WMYC has embedded several targeted academic and aspiration programs. Advancement Via Individual Determination (AVID) is offered from Year 8 with a Year 9 elective continuation, focusing on organisation, study strategies, collaborative tutorials and aspiration-building for students in the middle academic range. An Academic Advancement Program (AAP) provides extension for high-performing students. Targeted literacy and numeracy support, including the Tutor Learning Initiative, address students performing below expected levels. Together these create layered support for different learner profiles within a comprehensive government cohort.

Assessment and reporting are designed to build student ownership. WMYC uses student-led conferences (three per year) and student portfolios, supported by a grade point average reporting structure. This repositions reporting as a learning practice in which students explain evidence of progress, rather than a teacher-only performance summary.

Evidence of Impact

WMYC’s published data presents a mixed picture, with relative strengths alongside ongoing academic challenges.

Year 7 reading performance is reported as approximately equivalent to the state average, a notable result given the school’s ICSEA of 939 (Wodonga Middle Years College, 2024). However, across other domains the Annual Report notes outcomes below state benchmarks, and by Year 9 the school reports reading and numeracy results lower than similar schools, though not significantly. Teacher judgement results in English and Mathematics are identified as well below state and similar-school comparisons and are explicitly framed as a priority area for improvement.

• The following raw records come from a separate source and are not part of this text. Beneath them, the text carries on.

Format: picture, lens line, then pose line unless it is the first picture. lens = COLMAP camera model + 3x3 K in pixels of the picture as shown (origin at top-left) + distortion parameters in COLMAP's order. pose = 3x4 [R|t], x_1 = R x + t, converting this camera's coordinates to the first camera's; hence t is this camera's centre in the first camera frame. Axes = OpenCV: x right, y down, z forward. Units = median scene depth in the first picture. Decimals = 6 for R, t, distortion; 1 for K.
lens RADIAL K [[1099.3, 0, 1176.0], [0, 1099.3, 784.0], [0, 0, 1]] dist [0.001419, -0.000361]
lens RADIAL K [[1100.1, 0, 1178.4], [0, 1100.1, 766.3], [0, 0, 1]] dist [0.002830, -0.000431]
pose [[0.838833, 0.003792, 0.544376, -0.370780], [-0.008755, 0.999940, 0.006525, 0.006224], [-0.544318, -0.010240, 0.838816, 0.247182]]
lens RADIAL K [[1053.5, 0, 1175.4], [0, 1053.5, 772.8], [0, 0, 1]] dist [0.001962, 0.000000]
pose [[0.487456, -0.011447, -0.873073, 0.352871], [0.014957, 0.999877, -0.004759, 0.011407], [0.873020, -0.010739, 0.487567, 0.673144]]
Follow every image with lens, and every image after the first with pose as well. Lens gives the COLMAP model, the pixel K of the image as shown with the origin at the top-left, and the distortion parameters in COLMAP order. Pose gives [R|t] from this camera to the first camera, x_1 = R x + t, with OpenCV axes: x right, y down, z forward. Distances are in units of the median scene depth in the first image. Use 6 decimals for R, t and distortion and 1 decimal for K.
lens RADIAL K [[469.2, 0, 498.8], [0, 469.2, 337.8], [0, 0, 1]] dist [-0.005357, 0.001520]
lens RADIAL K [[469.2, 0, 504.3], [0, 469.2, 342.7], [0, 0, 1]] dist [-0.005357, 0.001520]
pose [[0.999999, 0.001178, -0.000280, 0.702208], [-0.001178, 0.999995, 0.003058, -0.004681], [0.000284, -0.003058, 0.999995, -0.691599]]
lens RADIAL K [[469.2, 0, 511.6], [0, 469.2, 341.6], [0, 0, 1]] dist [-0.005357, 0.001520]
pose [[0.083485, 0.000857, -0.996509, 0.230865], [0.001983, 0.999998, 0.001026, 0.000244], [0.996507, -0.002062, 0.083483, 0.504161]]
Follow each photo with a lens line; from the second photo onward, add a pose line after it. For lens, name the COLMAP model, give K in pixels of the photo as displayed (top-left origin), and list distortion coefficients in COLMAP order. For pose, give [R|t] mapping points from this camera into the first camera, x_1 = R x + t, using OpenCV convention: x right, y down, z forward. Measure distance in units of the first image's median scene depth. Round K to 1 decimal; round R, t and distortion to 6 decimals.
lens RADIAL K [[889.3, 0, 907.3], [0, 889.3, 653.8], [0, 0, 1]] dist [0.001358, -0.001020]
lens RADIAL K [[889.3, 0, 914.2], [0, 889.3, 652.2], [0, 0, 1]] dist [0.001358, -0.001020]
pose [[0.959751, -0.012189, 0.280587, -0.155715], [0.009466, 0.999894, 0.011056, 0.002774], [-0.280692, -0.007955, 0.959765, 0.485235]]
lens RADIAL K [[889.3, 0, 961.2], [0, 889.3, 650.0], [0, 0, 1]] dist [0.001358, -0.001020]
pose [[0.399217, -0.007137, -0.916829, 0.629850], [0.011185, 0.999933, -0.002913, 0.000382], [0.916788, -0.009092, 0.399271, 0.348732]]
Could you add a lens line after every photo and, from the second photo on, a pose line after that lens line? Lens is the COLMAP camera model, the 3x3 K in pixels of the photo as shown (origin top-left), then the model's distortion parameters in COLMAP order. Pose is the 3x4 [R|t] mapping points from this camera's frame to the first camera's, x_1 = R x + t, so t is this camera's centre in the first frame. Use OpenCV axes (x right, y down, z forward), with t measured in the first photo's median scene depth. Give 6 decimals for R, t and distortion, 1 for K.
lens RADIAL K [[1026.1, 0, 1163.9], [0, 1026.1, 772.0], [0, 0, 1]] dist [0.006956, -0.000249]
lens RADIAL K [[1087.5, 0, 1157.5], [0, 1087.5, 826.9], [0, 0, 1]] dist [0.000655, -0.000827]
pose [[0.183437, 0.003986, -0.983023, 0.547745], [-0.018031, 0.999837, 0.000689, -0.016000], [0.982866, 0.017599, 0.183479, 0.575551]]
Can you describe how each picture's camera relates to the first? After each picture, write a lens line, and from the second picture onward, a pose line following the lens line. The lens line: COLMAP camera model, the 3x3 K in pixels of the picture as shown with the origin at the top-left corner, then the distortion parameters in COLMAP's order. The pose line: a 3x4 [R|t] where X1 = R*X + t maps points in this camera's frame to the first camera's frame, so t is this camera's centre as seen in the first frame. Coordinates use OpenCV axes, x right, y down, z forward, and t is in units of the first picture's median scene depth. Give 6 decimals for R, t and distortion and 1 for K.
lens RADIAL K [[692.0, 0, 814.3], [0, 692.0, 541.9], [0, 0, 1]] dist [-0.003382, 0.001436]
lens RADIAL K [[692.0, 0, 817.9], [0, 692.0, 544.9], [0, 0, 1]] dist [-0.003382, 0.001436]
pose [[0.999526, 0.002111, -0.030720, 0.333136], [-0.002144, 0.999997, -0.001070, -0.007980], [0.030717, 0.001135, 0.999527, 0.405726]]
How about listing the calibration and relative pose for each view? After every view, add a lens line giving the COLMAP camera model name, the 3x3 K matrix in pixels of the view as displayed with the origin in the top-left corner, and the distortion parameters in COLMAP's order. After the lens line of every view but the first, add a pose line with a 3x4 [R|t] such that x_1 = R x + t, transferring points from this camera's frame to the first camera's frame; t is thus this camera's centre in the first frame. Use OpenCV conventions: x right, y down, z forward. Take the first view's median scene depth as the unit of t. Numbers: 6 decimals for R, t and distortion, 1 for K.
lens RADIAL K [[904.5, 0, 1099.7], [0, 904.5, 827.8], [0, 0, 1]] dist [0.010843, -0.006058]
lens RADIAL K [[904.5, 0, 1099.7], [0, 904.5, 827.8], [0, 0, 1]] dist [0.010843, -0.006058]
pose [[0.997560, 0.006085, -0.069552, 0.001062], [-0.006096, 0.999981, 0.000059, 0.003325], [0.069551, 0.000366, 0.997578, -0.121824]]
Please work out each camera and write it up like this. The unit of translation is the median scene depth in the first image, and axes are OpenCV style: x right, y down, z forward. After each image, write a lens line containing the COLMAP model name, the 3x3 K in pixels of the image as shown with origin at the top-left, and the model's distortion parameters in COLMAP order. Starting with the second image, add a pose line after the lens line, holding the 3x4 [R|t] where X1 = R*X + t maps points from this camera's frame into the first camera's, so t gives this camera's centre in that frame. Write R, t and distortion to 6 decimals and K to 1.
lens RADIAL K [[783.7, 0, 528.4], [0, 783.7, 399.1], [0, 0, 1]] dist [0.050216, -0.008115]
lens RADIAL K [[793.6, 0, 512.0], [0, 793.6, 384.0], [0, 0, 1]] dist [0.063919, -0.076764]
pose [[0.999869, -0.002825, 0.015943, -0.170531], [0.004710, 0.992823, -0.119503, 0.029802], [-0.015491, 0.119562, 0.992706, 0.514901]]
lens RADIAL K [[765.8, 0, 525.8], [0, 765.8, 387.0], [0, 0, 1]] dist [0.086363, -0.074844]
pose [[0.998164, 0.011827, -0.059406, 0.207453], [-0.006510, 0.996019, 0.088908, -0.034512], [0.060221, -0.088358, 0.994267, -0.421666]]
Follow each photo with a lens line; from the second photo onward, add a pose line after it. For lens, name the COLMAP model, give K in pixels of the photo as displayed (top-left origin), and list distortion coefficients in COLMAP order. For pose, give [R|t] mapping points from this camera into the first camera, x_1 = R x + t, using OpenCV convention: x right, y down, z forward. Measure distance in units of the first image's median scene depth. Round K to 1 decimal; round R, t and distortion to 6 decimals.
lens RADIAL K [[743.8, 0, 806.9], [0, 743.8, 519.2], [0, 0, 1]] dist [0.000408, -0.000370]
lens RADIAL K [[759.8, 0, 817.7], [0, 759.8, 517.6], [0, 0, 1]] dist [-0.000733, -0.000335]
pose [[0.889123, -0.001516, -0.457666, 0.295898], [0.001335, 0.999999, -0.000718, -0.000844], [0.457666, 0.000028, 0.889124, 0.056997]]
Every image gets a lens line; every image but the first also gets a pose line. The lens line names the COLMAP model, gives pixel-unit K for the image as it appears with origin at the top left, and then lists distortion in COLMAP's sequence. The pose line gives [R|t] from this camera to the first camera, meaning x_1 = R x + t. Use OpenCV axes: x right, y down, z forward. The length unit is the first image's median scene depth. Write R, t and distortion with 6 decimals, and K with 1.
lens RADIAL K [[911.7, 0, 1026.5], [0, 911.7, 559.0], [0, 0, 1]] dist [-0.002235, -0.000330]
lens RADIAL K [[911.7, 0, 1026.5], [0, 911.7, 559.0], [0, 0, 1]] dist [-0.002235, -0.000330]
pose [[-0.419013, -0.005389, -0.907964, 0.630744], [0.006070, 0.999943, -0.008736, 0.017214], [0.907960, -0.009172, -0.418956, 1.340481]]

The school documents multiple improvement strategies underway, including ongoing targeted tutoring, literacy professional learning, and development of an agreed instructional model through Professional Learning Communities.

Enablers

  • System-level restructure (2006) established a dedicated middle-years institution with clear purpose and legitimacy.
  • Coordinated pathway design (Years 7-9 at WMYC; Years 10-12 at WSSC) supports transitions and shared expectations.
  • CARE teacher model provides a planned relational structure, so every student has a known adult.
  • Restorative practices and SWPBS underpin a consistent approach to behaviour, safety and belonging.
  • AVID, Academic Advancement Program and targeted tutoring provide layered supports for different learner profiles.

Key considerations

Academic outcomes remain an ongoing focus. While Year 7 reading is a relative strength, performance sits below state and similar-school benchmarks across other domains and year levels. This raises questions about whether the middle-years structural redesign is yet translating into sufficient learning growth in literacy and numeracy across Years 7–9.

Workforce pressures present a further constraint. The Annual Report notes continuation of targeted tutoring despite staffing shortages, reflecting the broader recruitment and retention challenge common to regional schools. This affects program continuity and the capacity to sustain intensive supports.

The model also carries transition complexity. Students move from primary into WMYC at Year 7 and then transition again to a separate senior secondary setting at Year 10. While the system is designed to manage this deliberately, the double-transition structure may create additional points of vulnerability that require active relational and educational continuity.